Popular science report:

scientific report:
https://www.cell.com/cell-reports/fulltext/S2211-1247(23)00383-2

We don’t want dysfunctional autophagy in the brain. And this knowledge makes it important that, when we age, we make sure that our NAD levels isn’t to low in the brain.

Is low dose rapamycin more beneficial than high dose?

I think generally no. The mouse studies do not indicate so. They show greater benefits at higher doses, and the most effective doses are pretty massive compared to what humans normally use. I think one reason for this is that rapamycin only inhibits mTOR partially. Even massive doses do not fully inhibit mTOR.

Is the combination of CR, and even fasting, with rapa excessive?

Possibly but I would think not unless we’re talking about moderate to large CR which is very uncommon for humans to practice. The reason I think this is because rapamycin appears to mainly inhibit mTOR when it’s moderate or elevated. When mTOR is already low such as during fasting, it doesn’t seem to reduce it any further.

Do we need to be careful combining rapa with autophagy inducing supplements and phytochemicals?

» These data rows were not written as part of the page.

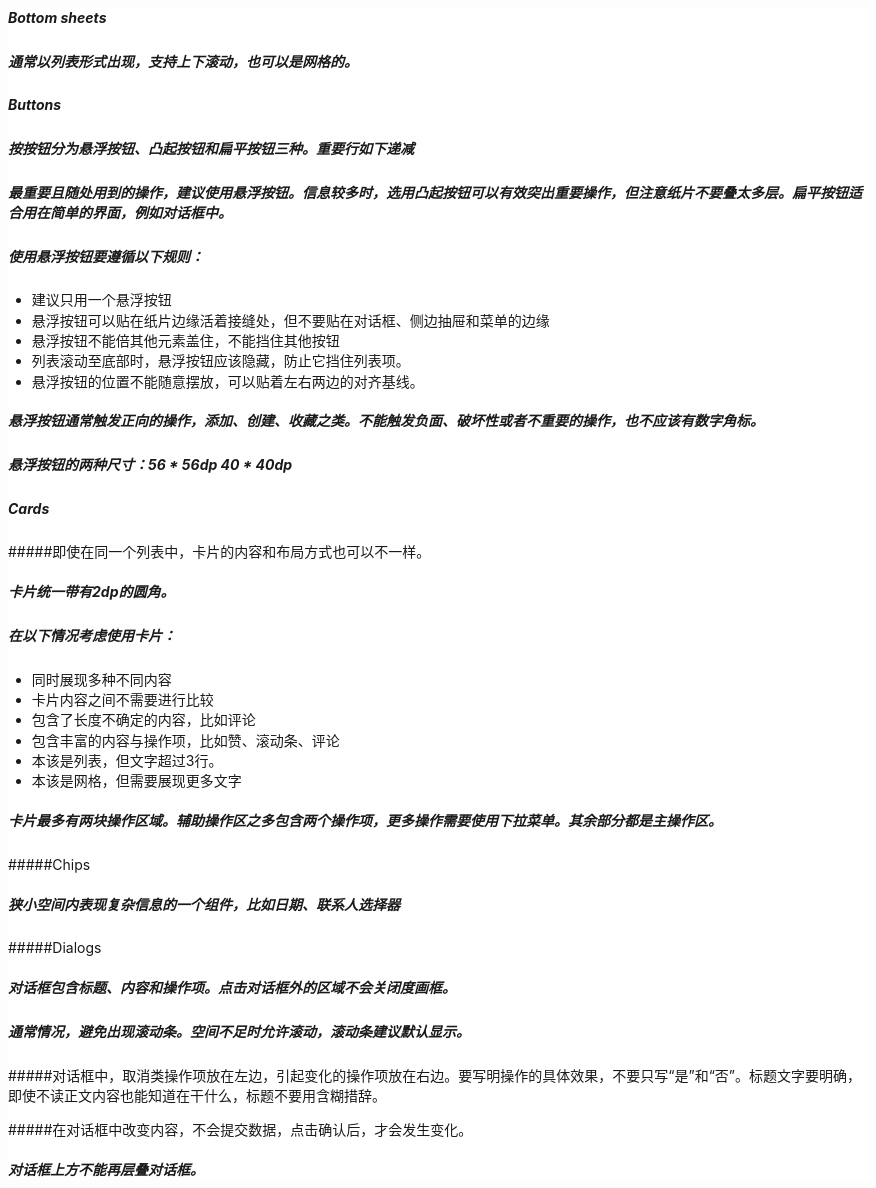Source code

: ##### Bottom sheets

##### 通常以列表形式出现，支持上下滚动，也可以是网格的。

##### Buttons

##### 按按钮分为悬浮按钮、凸起按钮和扁平按钮三种。重要行如下递减

##### 最重要且随处用到的操作，建议使用悬浮按钮。信息较多时，选用凸起按钮可以有效突出重要操作，但注意纸片不要叠太多层。扁平按钮适合用在简单的界面，例如对话框中。

##### 使用悬浮按钮要遵循以下规则：

- 建议只用一个悬浮按钮
- 悬浮按钮可以贴在纸片边缘活着接缝处，但不要贴在对话框、侧边抽屉和菜单的边缘
- 悬浮按钮不能倍其他元素盖住，不能挡住其他按钮
- 列表滚动至底部时，悬浮按钮应该隐藏，防止它挡住列表项。
- 悬浮按钮的位置不能随意摆放，可以贴着左右两边的对齐基线。

##### 悬浮按钮通常触发正向的操作，添加、创建、收藏之类。不能触发负面、破坏性或者不重要的操作，也不应该有数字角标。

##### 悬浮按钮的两种尺寸：56 * 56dp  40 * 40dp

##### Cards

#####即使在同一个列表中，卡片的内容和布局方式也可以不一样。

##### 卡片统一带有2dp的圆角。

##### 在以下情况考虑使用卡片：

- 同时展现多种不同内容
- 卡片内容之间不需要进行比较
- 包含了长度不确定的内容，比如评论
- 包含丰富的内容与操作项，比如赞、滚动条、评论
- 本该是列表，但文字超过3行。
- 本该是网格，但需要展现更多文字

##### 卡片最多有两块操作区域。辅助操作区之多包含两个操作项，更多操作需要使用下拉菜单。其余部分都是主操作区。

#####Chips

##### 狭小空间内表现复杂信息的一个组件，比如日期、联系人选择器

#####Dialogs

##### 对话框包含标题、内容和操作项。点击对话框外的区域不会关闭度画框。

##### 通常情况，避免出现滚动条。空间不足时允许滚动，滚动条建议默认显示。

#####对话框中，取消类操作项放在左边，引起变化的操作项放在右边。要写明操作的具体效果，不要只写“是”和“否”。标题文字要明确，即使不读正文内容也能知道在干什么，标题不要用含糊措辞。

#####在对话框中改变内容，不会提交数据，点击确认后，才会发生变化。

##### 对话框上方不能再层叠对话框。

I don’t think so. The reason I don’t think so is that there aren’t any supplements that are well proven to induce autophagy in humans in vivo. If such supplements existed, then it would be logical to be careful combining them with rapamycin. But no such supplements exist. The supplements you hear about that are claimed to increase autophagy most likely do not inhibit it vivo in humans to any significant degree. An example is spermidine. It may increase autophagy in vitro but in vivo it appears to be not effective at all. Note that in the ITP studies, they tried giving spermidine to mice but found out that none of it was found in the blood after ingestion so they abandoned it.

BTW I have been on the lookout for interventions that increase autophagy for 15 years. I’m not aware of any supplements that are likely to increase it significantly upon ingestion of reasonable doses in humans.

I believe tempeh is relatively high in spermidine.